Side One Suite: Some Birds/Sounds Like.../Slang/My Double/Three Walls And Bars/Reprise -- Some Birds
I remember being really happy with that guitar sound on this record.
"Some Birds" was a case of where the title followed the tune, because it sounds that way to me. It sounds like a tree full of birds just talking to each other and doing whatever they are doing when they make all of that racket. It just has an aviary kind of feel.
The "Three Walls And Bars" was a musical evocation of my little stay in jail that lasted about three days. It was just your standard drinking in the street and "You're going to jail, buddy." This happened in St. Cloud, Minnesota. As for the other parts, I fell into a black hole either before, during, or After these tunes. I don't remember anything about them.
I still play this one. I first heard "Sleep Walk" coming out of a speaker that was hanging over a pawnshop door in Cheyenne, Wyoming.
Santo & Johnny remain one of the greatest little duets to ever come down the pike. They did another one called "Teardrop" and another called "Long Walk Home." Somebody just asked me, "Leo, what was the B-side of 'Sleep Walk'?" I didn't know. They did.
Those guys didn't last long. Again, it was the same instrumental oblivion, even as unusual and good as they were. The last I saw of them was an album they made of Cowsills hits. I saw that at a truck stop in Milan, Italy.
That tune has been a hit three times. There has been a Spanish-language version, and Lobo also did it. He made some really interesting records for that niche he was in. Those were some pretty tricky records. I just always loved the song, and I finally got around to doing it.
That was the first record I did with T-Bone [Burnett]. We did another one later on. That was kind of a nice moment for me, because T-Bone was the first guy I ever heard in a studio. When I first go to L.A., my only exposure to a studio had been that warehouse in Minneapolis, where I made that Takoma record with the sheets hanging in the middle of the room.
At the time I had met Denny, and he brought me down to Paramount studios where Delbert & Glen were recording. I never had heard of Delbert & Glen. I walked in there, and they turned on the tape. Delbert & Glen started singing, and it was so good that I almost got back in my car and drove home. T-Bone was the producer and that was when we met. We would bump into each other. He had always been a big fan. I remember liking the Alpha Band. We finally got to go to work on that record, and we will probably do it again sometime.
We wanted to release "Julie's House" as a single, but the independent promoter said it was too down. Instead, he remixed "Rings" and put that out. The remix was just awful. The drums just went away. It was weird. That was another education, but one that I really didn't enjoy.

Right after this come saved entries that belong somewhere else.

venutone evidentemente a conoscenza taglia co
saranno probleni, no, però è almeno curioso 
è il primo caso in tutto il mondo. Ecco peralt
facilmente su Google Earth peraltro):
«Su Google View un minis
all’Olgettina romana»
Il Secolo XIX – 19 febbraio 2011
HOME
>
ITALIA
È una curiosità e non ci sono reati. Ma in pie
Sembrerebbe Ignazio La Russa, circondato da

[Jazz guitarist] Joe Pass had been hearing about me and knew that we were going to work together in Australia, so he came to a show. He was standing by the promoter and said, "Oh, driving down the road. Driving down the road." That was his reaction to my stuff, and I liked that. And in "Rings" you are definitely driving down the road.
[This song] has always been one of my favorites. I really loved the track and the lyric. "Julie's House" was an education. Emmylou [Harris] is doing something on that track [that] The Everly Brothers did, which is having the two voice switching pats. It was something that I would probably never notice unless someone pointed it out to me. She would adjust my pitch. If I went flat, she would go flat, but not quite as flat. She could do it. She could make these little microtonic things happen that really helped that tune. Without her on it, I don't think it would've worked at all. She showed me so much stuff about singing on that one track. It was really nice. This is a great way to finish off this collection.